Da der Finanzrahmen für jeden betroffenen Mitgliedstaat in Euro festgesetzt ist, muss ein Zeitpunkt für die Umrechnung des Bulgarien, der Tschechischen Republik, Dänemark, Kroatien, Ungarn, Polen, Rumänien, Schweden und dem Vereinigten Königreich zugewiesenen Betrags in Landeswährung festgesetzt werden, um eine einheitliche und gleichzeitige Anwendung zu gewährleisten. Es empfiehlt sich daher, den maßgeblichen Tatbestand für den Wechselkurs gemäß Artikel 106 der Verordnung (EU) Nr. 1306/2013 des Europäischen Parlaments und des Rates (2) zu bestimmen. Nach dem in Artikel 106 Absatz 2 Buchstabe b der Verordnung (EU) Nr. 1306/2013 genannten Grundsatz und den Kriterien in Artikel 106 Absatz 5 Buchstabe c der Verordnung sollte der maßgebliche Tatbestand der Zeitpunkt des Inkrafttretens der vorliegenden Verordnung sein.

(15)

Die Beihilfe nach dieser Verordnung sollte als eine Maßnahme zur Stützung der Agrarmärkte im Sinne von Artikel 4 Absatz 1 Buchstabe a der Verordnung (EU) Nr. 1306/2013 gewährt werden.

(16)

Aus Haushaltsgründen sollte die Union die Ausgaben, die den Mitgliedstaaten im Zusammenhang mit den Erzeugern der Tierhaltungssektoren entstehen, nur dann finanzieren, wenn diese Zahlungen innerhalb einer bestimmten Frist erfolgen.

(17)

Aus Gründen der Transparenz sowie zur Überwachung und ordnungsgemäßen Verwaltung der den Mitgliedstaaten zur Verfügung stehenden Finanzmittel sollten diese der Kommission die objektiven Kriterien, anhand deren die Verfahren für die Gewährung der Unterstützung festgelegt wurden, sowie die zur Vermeidung von Wettbewerbsverzerrungen getroffenen Vorkehrungen mitteilen.

(18)

Damit die Erzeuger der Tierhaltungssektoren die Unterstützung möglichst schnell erhalten, sollten die betreffenden Mitgliedstaaten diese Verordnung unverzüglich anwenden können. Diese Verordnung sollte daher am Tag nach ihrer Veröffentlichung in Kraft treten —

HAT FOLGENDE VERORDNUNG ERLASSEN:

Artikel 1

(1)   Den Mitgliedstaaten wird eine Beihilfe der Union in Höhe von insgesamt 420 000 000 EUR zur Verfügung gestellt, um gezielte Unterstützung für Erzeuger in den Sektoren Rindfleisch, Milch und Milcherzeugnisse, Schweinefleisch sowie Schaf- und Ziegenfleisch (im Folgenden „Tierhaltungssektoren“) zu leisten.

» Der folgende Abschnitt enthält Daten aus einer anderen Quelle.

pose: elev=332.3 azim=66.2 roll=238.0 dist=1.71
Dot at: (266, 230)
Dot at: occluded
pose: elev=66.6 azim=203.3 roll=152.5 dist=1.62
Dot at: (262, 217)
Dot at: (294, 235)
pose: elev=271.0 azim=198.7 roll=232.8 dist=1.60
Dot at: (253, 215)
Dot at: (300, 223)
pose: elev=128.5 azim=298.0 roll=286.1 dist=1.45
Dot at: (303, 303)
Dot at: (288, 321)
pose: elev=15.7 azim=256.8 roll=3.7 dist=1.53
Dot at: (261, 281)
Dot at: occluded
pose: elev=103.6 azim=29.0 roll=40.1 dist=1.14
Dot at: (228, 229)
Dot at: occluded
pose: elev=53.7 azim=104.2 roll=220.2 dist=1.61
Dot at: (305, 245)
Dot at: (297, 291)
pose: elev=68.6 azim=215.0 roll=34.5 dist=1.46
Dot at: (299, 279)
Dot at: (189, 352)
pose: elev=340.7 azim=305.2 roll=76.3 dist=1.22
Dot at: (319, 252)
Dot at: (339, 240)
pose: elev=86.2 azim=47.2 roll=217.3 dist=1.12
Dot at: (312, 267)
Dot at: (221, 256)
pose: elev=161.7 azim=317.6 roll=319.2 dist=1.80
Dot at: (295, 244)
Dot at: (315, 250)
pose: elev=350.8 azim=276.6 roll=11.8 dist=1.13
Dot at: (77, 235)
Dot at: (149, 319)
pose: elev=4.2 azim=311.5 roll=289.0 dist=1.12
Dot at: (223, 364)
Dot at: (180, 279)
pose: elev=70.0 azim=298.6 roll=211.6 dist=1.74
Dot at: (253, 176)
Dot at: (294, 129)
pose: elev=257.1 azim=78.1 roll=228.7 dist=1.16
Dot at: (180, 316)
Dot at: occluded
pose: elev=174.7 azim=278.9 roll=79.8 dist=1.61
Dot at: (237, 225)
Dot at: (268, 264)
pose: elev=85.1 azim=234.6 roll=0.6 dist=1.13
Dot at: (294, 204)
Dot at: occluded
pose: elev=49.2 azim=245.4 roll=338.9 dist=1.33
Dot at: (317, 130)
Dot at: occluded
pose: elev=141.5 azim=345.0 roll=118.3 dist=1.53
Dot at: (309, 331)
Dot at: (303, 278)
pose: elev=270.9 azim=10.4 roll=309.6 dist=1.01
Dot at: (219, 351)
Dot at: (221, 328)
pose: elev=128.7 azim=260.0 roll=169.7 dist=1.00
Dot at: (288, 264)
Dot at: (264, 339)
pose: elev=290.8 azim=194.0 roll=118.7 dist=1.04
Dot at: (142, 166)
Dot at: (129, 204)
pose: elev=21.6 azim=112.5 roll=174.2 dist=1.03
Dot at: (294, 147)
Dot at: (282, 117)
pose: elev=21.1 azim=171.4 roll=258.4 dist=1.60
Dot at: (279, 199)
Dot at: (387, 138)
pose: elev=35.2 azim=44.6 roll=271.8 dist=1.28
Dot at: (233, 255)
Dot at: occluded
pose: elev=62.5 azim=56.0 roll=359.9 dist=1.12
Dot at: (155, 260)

Die Mitgliedstaaten nutzen die ihnen zur Verfügung stehenden Mittel nach Maßgabe des Anhangs für auf der Grundlage objektiver und nicht diskriminierender Kriterien getroffene Maßnahmen, sofern die entsprechenden Zahlungen nicht zu Wettbewerbsverzerrungen führen.

Die Maßnahmen der Mitgliedstaaten müssen darauf abzielen, die wirtschaftlichen Folgen der Marktstörungen für die Erzeuger der Tierhaltungssektoren zu mindern.

Die Mitgliedstaaten sorgen dafür, dass in den Fällen, in denen die Erzeuger der Tierhaltungssektoren nicht direkte Empfänger der Zahlungen sind, der wirtschaftliche Nutzen der Unterstützung in vollem Umfang an sie weitergegeben wird.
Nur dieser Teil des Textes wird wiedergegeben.